_Materials provided_:
^^^^
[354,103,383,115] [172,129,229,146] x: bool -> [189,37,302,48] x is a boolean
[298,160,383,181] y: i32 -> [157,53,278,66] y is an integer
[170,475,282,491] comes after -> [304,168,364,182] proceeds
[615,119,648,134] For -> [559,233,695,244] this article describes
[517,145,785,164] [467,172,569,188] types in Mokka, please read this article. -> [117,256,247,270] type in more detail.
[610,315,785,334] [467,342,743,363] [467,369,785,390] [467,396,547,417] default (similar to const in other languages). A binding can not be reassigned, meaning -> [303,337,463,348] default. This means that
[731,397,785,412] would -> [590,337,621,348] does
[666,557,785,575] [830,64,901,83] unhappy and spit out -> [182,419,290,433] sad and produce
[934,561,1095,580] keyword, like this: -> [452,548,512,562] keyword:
^^^^
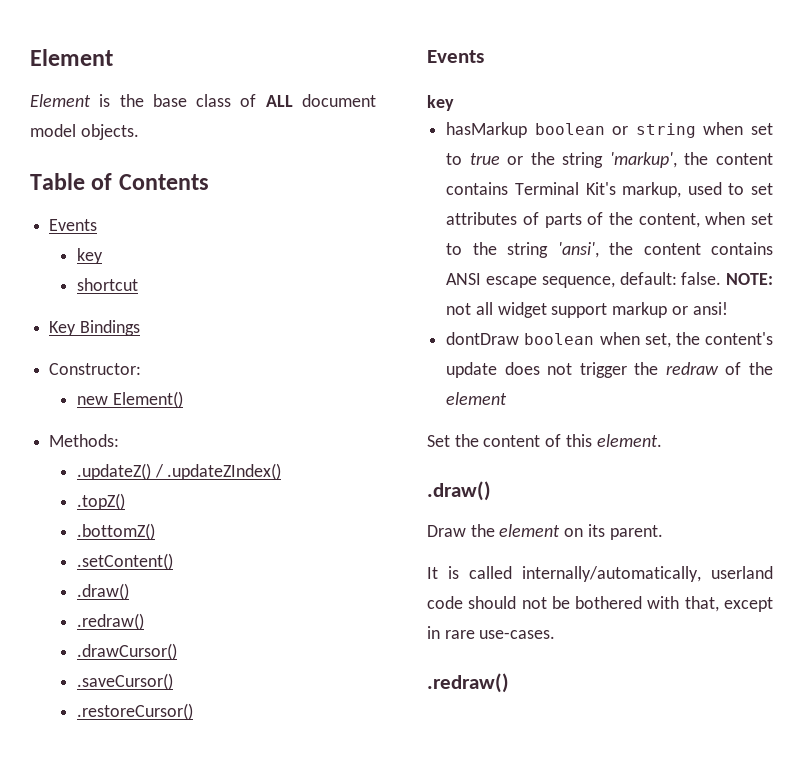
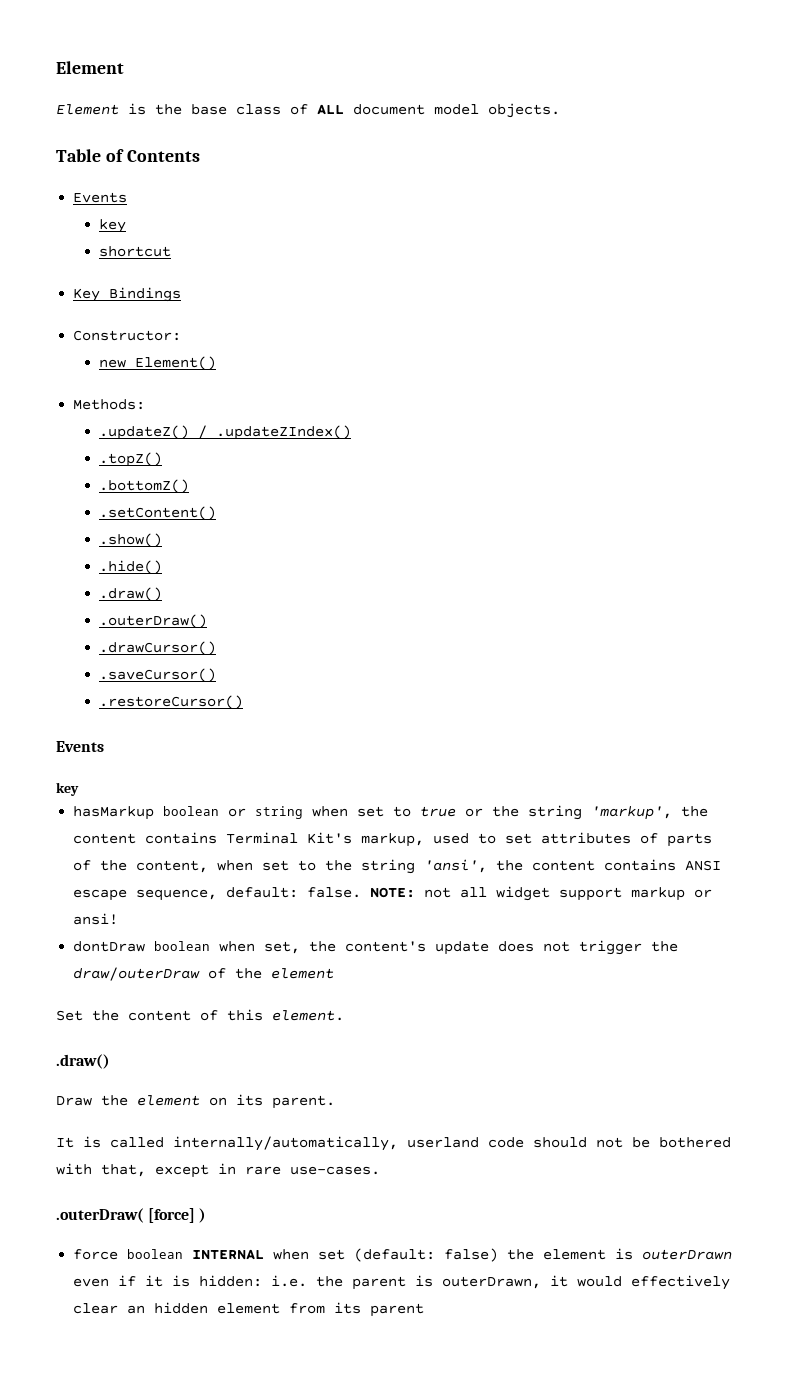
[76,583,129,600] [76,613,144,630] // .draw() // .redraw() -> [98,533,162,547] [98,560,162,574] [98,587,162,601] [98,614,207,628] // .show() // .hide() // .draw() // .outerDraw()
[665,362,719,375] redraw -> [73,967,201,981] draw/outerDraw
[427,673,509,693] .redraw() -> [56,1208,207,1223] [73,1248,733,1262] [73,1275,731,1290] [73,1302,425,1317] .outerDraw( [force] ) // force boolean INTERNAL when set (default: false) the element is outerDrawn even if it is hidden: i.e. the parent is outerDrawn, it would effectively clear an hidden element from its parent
^^^^
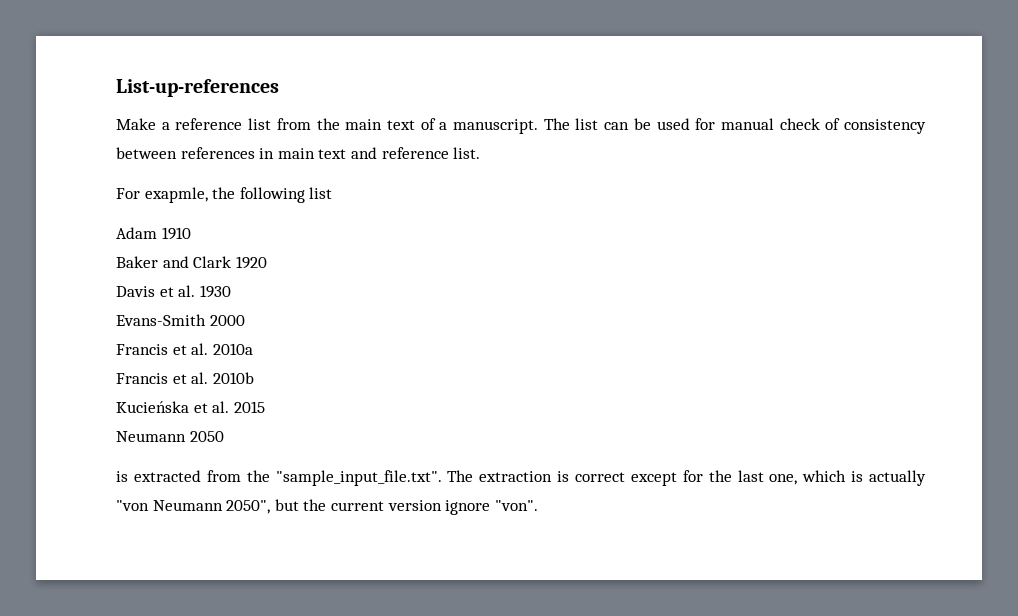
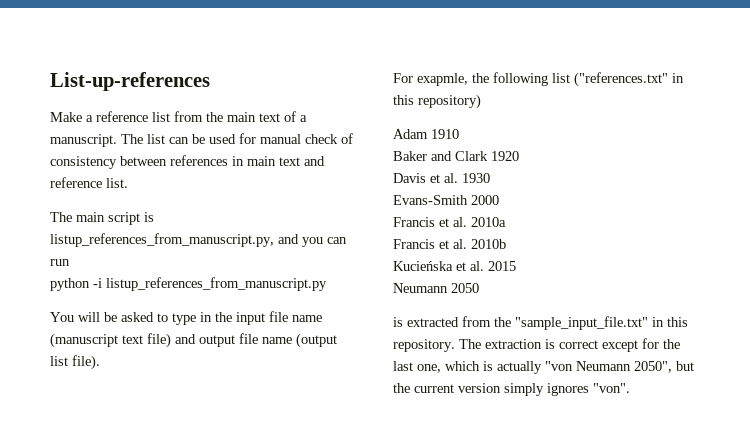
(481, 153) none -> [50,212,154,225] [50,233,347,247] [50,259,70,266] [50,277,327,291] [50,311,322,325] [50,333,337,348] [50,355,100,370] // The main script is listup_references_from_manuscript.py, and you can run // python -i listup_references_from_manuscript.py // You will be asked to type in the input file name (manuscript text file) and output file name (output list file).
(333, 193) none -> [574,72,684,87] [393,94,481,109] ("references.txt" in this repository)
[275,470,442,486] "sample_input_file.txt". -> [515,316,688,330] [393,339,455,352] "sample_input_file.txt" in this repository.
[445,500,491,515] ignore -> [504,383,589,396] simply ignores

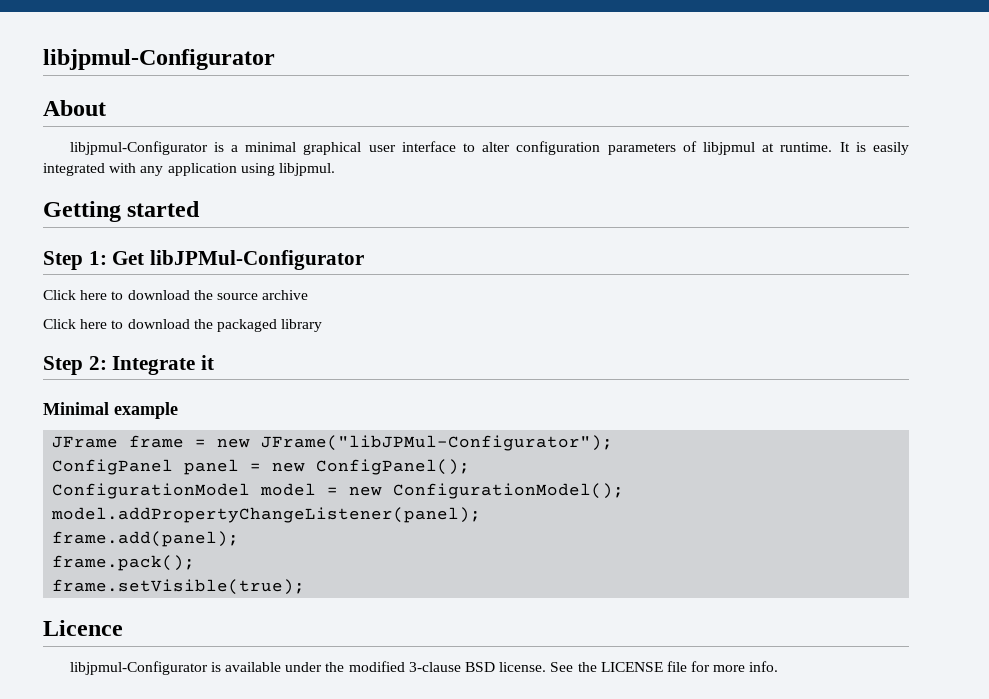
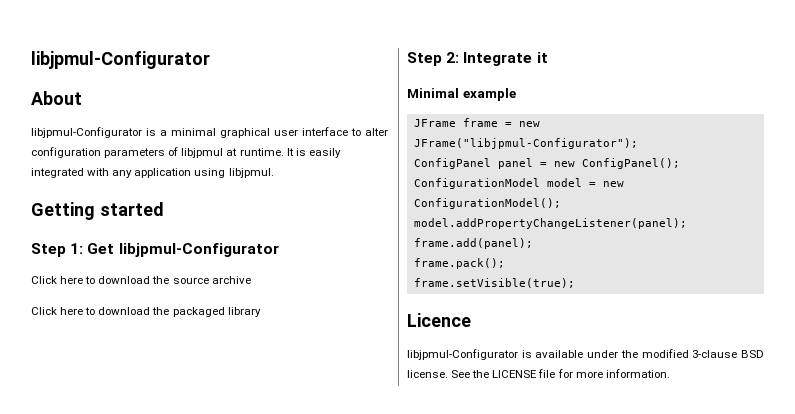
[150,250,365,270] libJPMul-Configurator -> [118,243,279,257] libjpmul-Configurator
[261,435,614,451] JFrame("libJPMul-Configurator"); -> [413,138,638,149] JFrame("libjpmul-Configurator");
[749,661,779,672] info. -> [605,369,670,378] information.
^^^^
_Your task_: The answer must be every line from the records above that contains "redraw".

_Result of this task_:
[76,583,129,600] [76,613,144,630] // .draw() // .redraw() -> [98,533,162,547] [98,560,162,574] [98,587,162,601] [98,614,207,628] // .show() // .hide() // .draw() // .outerDraw()
[665,362,719,375] redraw -> [73,967,201,981] draw/outerDraw
[427,673,509,693] .redraw() -> [56,1208,207,1223] [73,1248,733,1262] [73,1275,731,1290] [73,1302,425,1317] .outerDraw( [force] ) // force boolean INTERNAL when set (default: false) the element is outerDrawn even if it is hidden: i.e. the parent is outerDrawn, it would effectively clear an hidden element from its parent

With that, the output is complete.